Another type of attack could involve tricking the HDD into using a false current time by, for example, communicating a fraudulent (prior) POSIX time to the HDD. Defending against this possibility requires that the drive place restrictions on setting the time clock. The POSIX time on prior art HDDs cannot be set before the end of the latest time period because HDD power-on-hours (POH)-to-POSIX time table does not allow overlapping time periods. So, even without additional security measures, a setting a sector timestamp to an arbitrary prior time is usually difficult to do unless the HDD was powered off and never powered back on before the desired artificial time.

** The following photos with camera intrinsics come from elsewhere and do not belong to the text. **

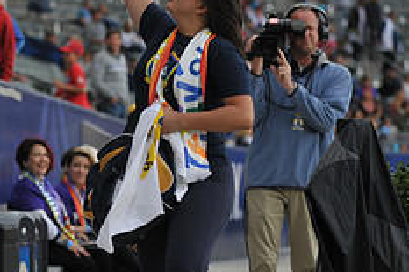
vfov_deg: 5.6
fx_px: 2770
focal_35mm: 244
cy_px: 132
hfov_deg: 8.4
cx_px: 154
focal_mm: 98
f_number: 2.8
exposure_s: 1/800
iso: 800
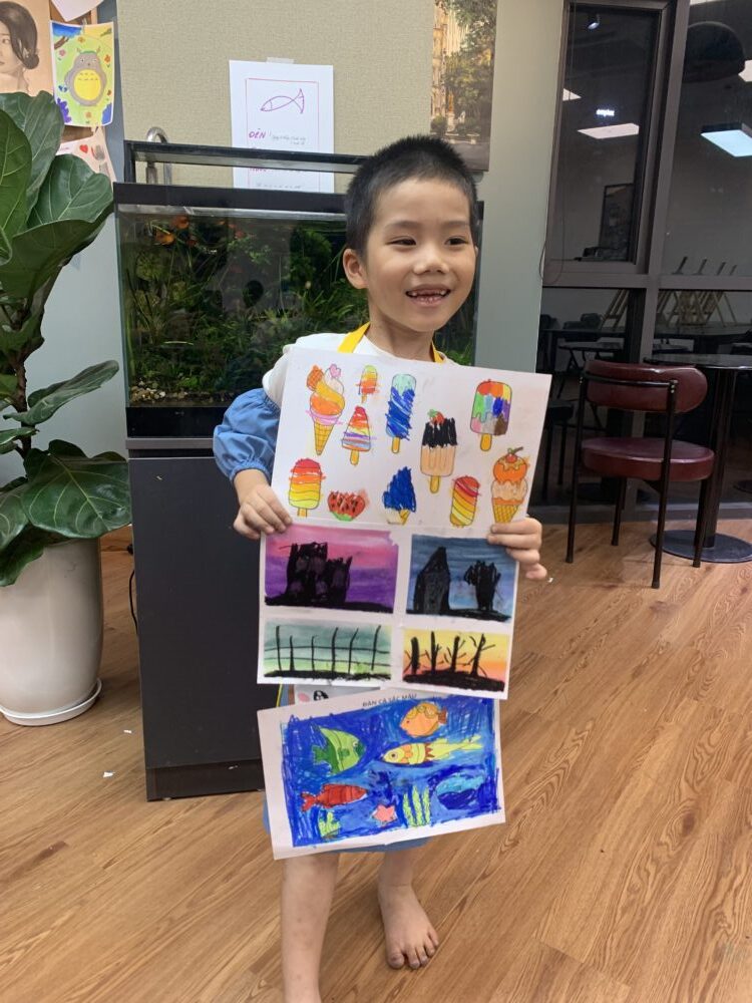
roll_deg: -1.8
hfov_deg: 53.1
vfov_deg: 67.3
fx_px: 753
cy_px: 502
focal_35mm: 26
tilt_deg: -15.2
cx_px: 376
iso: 100
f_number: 1.8
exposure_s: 1/85
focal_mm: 4.25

Another form of attack could be copying the contents (entire contents or at least the significant parts) to a new target HDD that has never been used in the past. The POSIX time on the target HDD could be strategically set to create the desired POH-to-POSIX time table and the desired fraudulent timestamps for each sector. The protection against this attack is the setting of an original entry in the POH-to-POSIX time table recording the time of manufacture of the HDD. The HDD then rejects any POSIX time from a host that is earlier than this manufacturing time, which, therefore, presents a barrier for the earliest fraudulent time that can be set on that HDD.
Making the secure key undiscoverable is important in implementing the invention; therefore, preferably the key is integrated onto an ASIC that also handles much greater functionality, i.e. the key is buried inside a complex integrated circuit. This will hamper attempts to discover the secure key via differential power analysis or physical disassembly. If the packaging is destroyed or otherwise evidently tampered with, the drive will either be unable to verify timestamps or can be determined to be untrustworthy due to tampering. Nondestructive analysis would be very difficult because all processing involved.
The invention has been described with respect to particular embodiments, but modifications, other uses and applications for the techniques according to the invention will be apparent to those skilled in the art.